- _ABOUT THIS TASK_:
Would you please copy every line below that includes the string "liver"?

- _INFORMATION PROVIDED_:
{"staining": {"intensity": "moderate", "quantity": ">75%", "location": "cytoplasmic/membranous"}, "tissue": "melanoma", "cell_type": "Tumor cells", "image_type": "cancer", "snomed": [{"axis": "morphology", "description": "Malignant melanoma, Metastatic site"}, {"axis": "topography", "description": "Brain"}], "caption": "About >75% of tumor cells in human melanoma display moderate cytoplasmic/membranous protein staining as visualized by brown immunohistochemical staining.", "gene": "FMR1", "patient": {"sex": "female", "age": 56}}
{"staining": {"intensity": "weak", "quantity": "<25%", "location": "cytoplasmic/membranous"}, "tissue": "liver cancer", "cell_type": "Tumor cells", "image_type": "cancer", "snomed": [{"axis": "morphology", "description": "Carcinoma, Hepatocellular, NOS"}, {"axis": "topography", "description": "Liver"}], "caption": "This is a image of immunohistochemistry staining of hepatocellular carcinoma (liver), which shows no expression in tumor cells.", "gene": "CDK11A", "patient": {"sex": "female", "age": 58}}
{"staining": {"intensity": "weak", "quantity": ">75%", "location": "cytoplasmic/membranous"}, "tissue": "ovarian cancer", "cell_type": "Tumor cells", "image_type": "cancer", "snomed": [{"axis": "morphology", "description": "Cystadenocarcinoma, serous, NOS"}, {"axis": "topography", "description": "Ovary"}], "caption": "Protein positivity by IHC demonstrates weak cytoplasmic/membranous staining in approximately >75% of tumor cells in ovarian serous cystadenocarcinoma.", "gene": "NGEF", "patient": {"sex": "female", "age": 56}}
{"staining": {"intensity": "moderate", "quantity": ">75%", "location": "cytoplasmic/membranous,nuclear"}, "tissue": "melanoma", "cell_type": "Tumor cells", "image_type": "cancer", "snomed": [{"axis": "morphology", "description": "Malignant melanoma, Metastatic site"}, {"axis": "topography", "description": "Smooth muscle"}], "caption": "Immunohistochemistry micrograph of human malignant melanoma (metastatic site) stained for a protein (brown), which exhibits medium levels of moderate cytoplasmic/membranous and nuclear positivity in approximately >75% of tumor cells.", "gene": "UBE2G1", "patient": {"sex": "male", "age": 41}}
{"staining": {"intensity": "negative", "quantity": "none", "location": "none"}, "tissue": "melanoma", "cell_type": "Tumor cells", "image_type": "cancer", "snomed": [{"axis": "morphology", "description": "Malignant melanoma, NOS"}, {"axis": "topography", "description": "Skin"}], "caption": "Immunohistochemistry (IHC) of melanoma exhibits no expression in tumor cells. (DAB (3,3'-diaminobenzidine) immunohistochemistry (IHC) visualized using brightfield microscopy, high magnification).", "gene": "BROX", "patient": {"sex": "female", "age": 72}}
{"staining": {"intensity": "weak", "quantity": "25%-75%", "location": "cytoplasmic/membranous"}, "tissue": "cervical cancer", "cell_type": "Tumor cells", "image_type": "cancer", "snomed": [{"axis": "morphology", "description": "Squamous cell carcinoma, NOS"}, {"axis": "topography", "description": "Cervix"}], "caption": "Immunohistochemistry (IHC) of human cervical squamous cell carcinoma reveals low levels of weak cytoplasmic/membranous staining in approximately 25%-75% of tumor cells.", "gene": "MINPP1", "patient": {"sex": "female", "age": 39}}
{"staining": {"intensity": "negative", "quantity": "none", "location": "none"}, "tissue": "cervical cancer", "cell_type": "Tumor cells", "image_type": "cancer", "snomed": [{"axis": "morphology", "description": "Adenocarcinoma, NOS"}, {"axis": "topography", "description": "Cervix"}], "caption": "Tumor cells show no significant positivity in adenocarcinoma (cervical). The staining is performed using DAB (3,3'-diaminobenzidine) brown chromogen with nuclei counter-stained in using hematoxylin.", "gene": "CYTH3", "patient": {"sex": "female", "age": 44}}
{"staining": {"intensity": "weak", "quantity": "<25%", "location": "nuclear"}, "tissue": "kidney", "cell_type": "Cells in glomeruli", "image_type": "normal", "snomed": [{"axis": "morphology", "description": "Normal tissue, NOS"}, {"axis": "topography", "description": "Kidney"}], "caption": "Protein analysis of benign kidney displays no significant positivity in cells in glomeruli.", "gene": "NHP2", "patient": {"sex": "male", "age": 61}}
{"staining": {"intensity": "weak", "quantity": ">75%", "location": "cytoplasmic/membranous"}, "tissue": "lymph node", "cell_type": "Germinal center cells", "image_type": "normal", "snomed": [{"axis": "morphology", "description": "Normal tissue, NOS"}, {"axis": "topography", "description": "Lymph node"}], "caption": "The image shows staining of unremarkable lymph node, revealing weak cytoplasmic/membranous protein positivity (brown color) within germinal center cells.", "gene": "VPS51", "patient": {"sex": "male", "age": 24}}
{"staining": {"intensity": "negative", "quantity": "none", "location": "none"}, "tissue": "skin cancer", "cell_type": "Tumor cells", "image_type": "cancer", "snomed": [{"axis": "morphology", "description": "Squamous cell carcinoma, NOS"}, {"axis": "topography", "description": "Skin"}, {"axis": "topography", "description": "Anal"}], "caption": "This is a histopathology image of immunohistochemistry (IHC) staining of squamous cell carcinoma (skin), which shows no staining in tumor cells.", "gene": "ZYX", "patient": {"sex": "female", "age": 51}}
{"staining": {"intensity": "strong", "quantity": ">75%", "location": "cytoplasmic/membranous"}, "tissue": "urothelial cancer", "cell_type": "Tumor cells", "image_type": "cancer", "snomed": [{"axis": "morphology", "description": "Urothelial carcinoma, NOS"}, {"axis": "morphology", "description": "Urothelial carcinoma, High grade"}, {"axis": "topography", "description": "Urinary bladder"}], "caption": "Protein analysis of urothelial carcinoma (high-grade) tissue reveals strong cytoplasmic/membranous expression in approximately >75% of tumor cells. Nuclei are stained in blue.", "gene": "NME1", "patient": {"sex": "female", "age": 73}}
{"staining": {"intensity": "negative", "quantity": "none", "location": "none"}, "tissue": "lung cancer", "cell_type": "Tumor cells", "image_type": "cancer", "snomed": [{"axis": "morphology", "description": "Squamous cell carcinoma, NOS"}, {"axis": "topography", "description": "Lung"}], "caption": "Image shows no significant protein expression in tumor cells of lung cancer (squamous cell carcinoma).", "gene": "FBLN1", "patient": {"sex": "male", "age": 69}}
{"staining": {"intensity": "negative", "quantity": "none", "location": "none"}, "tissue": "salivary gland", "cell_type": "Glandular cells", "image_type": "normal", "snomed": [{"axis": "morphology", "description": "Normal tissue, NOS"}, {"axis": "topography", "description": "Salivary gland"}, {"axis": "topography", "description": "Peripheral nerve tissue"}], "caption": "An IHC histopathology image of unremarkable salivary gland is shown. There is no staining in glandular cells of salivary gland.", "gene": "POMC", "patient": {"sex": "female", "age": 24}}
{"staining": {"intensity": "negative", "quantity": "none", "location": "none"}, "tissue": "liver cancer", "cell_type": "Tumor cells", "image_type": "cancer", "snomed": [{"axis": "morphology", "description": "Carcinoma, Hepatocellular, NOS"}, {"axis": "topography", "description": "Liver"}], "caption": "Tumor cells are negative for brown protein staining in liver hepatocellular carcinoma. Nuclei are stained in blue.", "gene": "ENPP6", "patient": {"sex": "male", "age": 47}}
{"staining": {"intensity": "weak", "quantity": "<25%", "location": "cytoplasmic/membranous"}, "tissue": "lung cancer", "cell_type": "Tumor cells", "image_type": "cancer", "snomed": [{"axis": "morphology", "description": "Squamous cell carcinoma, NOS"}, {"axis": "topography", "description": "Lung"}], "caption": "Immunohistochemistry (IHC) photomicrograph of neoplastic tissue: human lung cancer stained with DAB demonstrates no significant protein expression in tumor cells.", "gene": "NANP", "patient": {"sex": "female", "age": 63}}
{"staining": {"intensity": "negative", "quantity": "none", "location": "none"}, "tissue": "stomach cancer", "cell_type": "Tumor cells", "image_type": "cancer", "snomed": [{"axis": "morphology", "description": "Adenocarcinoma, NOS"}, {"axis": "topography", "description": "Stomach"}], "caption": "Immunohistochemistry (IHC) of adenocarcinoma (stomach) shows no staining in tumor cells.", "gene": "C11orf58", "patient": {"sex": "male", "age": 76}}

- _ANSWER SPACE_:
{"staining": {"intensity": "weak", "quantity": "<25%", "location": "cytoplasmic/membranous"}, "tissue": "liver cancer", "cell_type": "Tumor cells", "image_type": "cancer", "snomed": [{"axis": "morphology", "description": "Carcinoma, Hepatocellular, NOS"}, {"axis": "topography", "description": "Liver"}], "caption": "This is a image of immunohistochemistry staining of hepatocellular carcinoma (liver), which shows no expression in tumor cells.", "gene": "CDK11A", "patient": {"sex": "female", "age": 58}}
{"staining": {"intensity": "negative", "quantity": "none", "location": "none"}, "tissue": "liver cancer", "cell_type": "Tumor cells", "image_type": "cancer", "snomed": [{"axis": "morphology", "description": "Carcinoma, Hepatocellular, NOS"}, {"axis": "topography", "description": "Liver"}], "caption": "Tumor cells are negative for brown protein staining in liver hepatocellular carcinoma. Nuclei are stained in blue.", "gene": "ENPP6", "patient": {"sex": "male", "age": 47}}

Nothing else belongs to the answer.